# #38530 \[SC-Low] Incorrectly Eliminated Code With Side Effect In Concat Args

**Submitted on Jan 5th 2025 at 22:03:33 UTC by @anatomist for** [**Attackathon | Ethereum Protocol**](https://immunefi.com/audit-competition/ethereum-protocol-attackathon)

* **Report ID:** #38530
* **Report Type:** Smart Contract
* **Report severity:** Low
* **Target:** <https://github.com/vyperlang/vyper>
* **Impacts:**
  * (Compiler) Incorrect bytecode generation leading to incorrect behavior
  * (Compiler) Unexpected behavior

## Description

## Brief/Intro

If `length == 0` or `length_bound == 0`, the `copy_bytes` function will discard all operations regardless of any potential side effect, leading to incorrect compilation. This may lead to `concat` args being eliminated.

## Vulnerability Details

The Concat builtin utilizes `copy_bytes` to copy arguments to the destination buffer.

```
class Concat(BuiltinFunctionT):
    ...
    def build_IR(self, expr, context):
        ...
        for arg in args:
            dst_data = add_ofst(bytes_data_ptr(dst), ofst)

            if isinstance(arg.typ, _BytestringT):
                # Ignore empty strings
                if arg.typ.maxlen == 0:
                    continue

                with arg.cache_when_complex("arg") as (b1, arg):
                    argdata = bytes_data_ptr(arg)

                    with get_bytearray_length(arg).cache_when_complex("len") as (b2, arglen):
                        do_copy = [
                            "seq",
                            copy_bytes(dst_data, argdata, arglen, arg.typ.maxlen),              #utilize copy_bytes
                            ["set", ofst, ["add", ofst, arglen]],
                        ]
                        ret.append(b1.resolve(b2.resolve(do_copy)))

            ...
```

Notably, `copy_bytes` may short circuit and eliminate the entire argument when it decides that `length_bound` or `length` is a constant 0.

```
def copy_bytes(dst, src, length, length_bound):
    annotation = f"copy up to {length_bound} bytes from {src} to {dst}"

    ...

    with src.cache_when_complex("src") as (b1, src), length.cache_when_complex(
        "copy_bytes_count"
    ) as (b2, length), dst.cache_when_complex("dst") as (b3, dst):
        assert isinstance(length_bound, int) and length_bound >= 0

        # correctness: do not clobber dst
        if length_bound == 0:
            return IRnode.from_list(["seq"], annotation=annotation)                             #short circuit 1
        # performance: if we know that length is 0, do not copy anything
        if length.value == 0:
            return IRnode.from_list(["seq"], annotation=annotation)                             #short circuit 2
```

In most cases, length for `_BytestringT` should not be 0, since type annotations must have size greater than 0, however, this is not guaranteed for "literal-like arguments". For example, the expression `b"" if True else b""` will not have a fixed size and only have a `min_size = 0`. This is usually mitigated downstream when assigning the literal to a variable, since further usage of the variable will use the type annotation of the variable instead of the literal. Unfortunately, if we pass the "literal-like argument" directly to a function, this assumption breaks.

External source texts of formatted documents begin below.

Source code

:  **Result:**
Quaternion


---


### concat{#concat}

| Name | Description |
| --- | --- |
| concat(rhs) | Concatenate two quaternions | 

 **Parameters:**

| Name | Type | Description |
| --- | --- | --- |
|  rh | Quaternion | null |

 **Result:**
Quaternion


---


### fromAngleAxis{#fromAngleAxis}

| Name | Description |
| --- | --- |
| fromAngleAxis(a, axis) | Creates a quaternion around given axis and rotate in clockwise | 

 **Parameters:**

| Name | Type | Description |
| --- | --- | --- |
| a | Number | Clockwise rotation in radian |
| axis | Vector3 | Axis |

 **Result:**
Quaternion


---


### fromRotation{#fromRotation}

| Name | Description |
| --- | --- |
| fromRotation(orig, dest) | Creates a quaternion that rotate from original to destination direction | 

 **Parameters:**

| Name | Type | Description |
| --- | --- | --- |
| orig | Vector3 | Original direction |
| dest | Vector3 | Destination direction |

For example, the following code passes a 0 length `_BytestringT` to `copy_bytes`, and consequently, the `ifexp` is eliminated.

```
x: bool

def test():
    a: Bytes[256] = concat(b"" if self.sideeffect() else b"", b"aaaa")

def sideeffect() -> bool:
    self.x += 1
    return True
```

Similar to #37985, this is once again a premature optimization resulting in incorrect code emission. This category of bugs are probably not particularly impactful since they all require developers to write "strange code", but it has started to become a recurring scheme, so it's probably worth some further scrutiny as well as developing a way to systematically scan and fix similar issues.

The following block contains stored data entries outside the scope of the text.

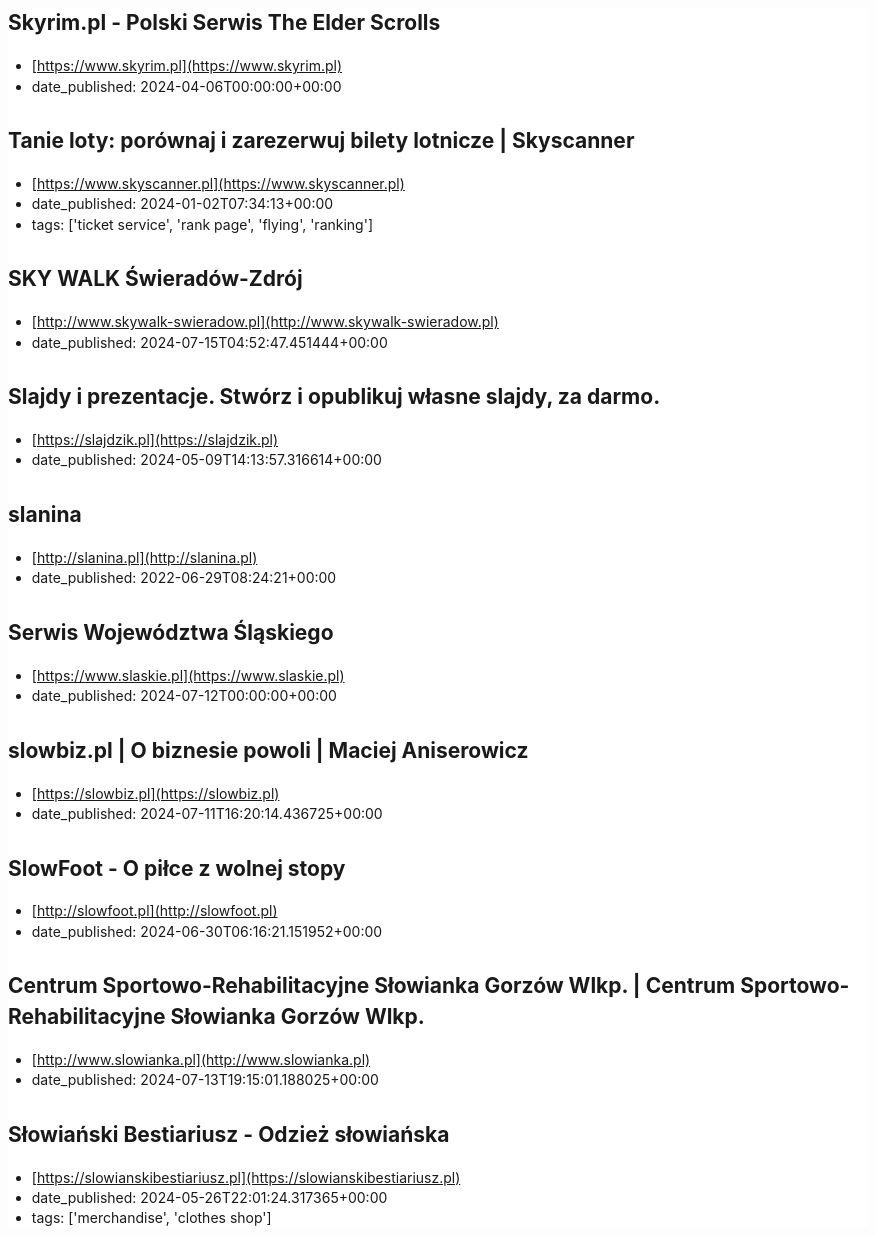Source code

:  ## Skyrim.pl - Polski Serwis The Elder Scrolls
 - [https://www.skyrim.pl](https://www.skyrim.pl)
 - date_published: 2024-04-06T00:00:00+00:00

 ## Tanie loty: porównaj i zarezerwuj bilety lotnicze | Skyscanner
 - [https://www.skyscanner.pl](https://www.skyscanner.pl)
 - date_published: 2024-01-02T07:34:13+00:00
 - tags: ['ticket service', 'rank page', 'flying', 'ranking']

 ## SKY WALK Świeradów-Zdrój
 - [http://www.skywalk-swieradow.pl](http://www.skywalk-swieradow.pl)
 - date_published: 2024-07-15T04:52:47.451444+00:00

 ## Slajdy i prezentacje. Stwórz i opublikuj własne slajdy, za darmo.
 - [https://slajdzik.pl](https://slajdzik.pl)
 - date_published: 2024-05-09T14:13:57.316614+00:00

 ## slanina
 - [http://slanina.pl](http://slanina.pl)
 - date_published: 2022-06-29T08:24:21+00:00

 ## Serwis Województwa Śląskiego
 - [https://www.slaskie.pl](https://www.slaskie.pl)
 - date_published: 2024-07-12T00:00:00+00:00

 ## slowbiz.pl | O biznesie powoli | Maciej Aniserowicz
 - [https://slowbiz.pl](https://slowbiz.pl)
 - date_published: 2024-07-11T16:20:14.436725+00:00

 ## SlowFoot - O piłce z wolnej stopy
 - [http://slowfoot.pl](http://slowfoot.pl)
 - date_published: 2024-06-30T06:16:21.151952+00:00

 ## Centrum Sportowo-Rehabilitacyjne Słowianka Gorzów Wlkp. | Centrum Sportowo-Rehabilitacyjne Słowianka Gorzów Wlkp.
 - [http://www.slowianka.pl](http://www.slowianka.pl)
 - date_published: 2024-07-13T19:15:01.188025+00:00

 ## Słowiański Bestiariusz - Odzież słowiańska
 - [https://slowianskibestiariusz.pl](https://slowianskibestiariusz.pl)
 - date_published: 2024-05-26T22:01:24.317365+00:00
 - tags: ['merchandise', 'clothes shop']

We already did a quick scan over the codebase and are reasonably sure `concat` is the only use site of `copy_bytes` susceptible to the bug, but variants of #37985 and other short circuiting code still require more analysis.

## Impact Details

Incorrectly optimizing out side effects can result in all kinds of unexpected behaviors in a contract, such as skipping critical checks performed in the incorrectly eliminated code, skipping important business logic, and more. This exposes language users to substantial risks.

## References

* `https://github.com/vyperlang/vyper/blob/a29b49d422f6979be2b9c6c80aa583a60b1ccb7f/vyper/builtins/functions.py#L574`
* `https://github.com/vyperlang/vyper/blob/a29b49d422f6979be2b9c6c80aa583a60b1ccb7f/vyper/codegen/expr.py#L152`
* `https://github.com/vyperlang/vyper/blob/9c98b3ed4a4fbb1a614e63f815617fc275a0d16a/vyper/codegen/core.py#L307`

## Proof of Concept

## Proof of Concept

Already shown in Vulnerability Details section.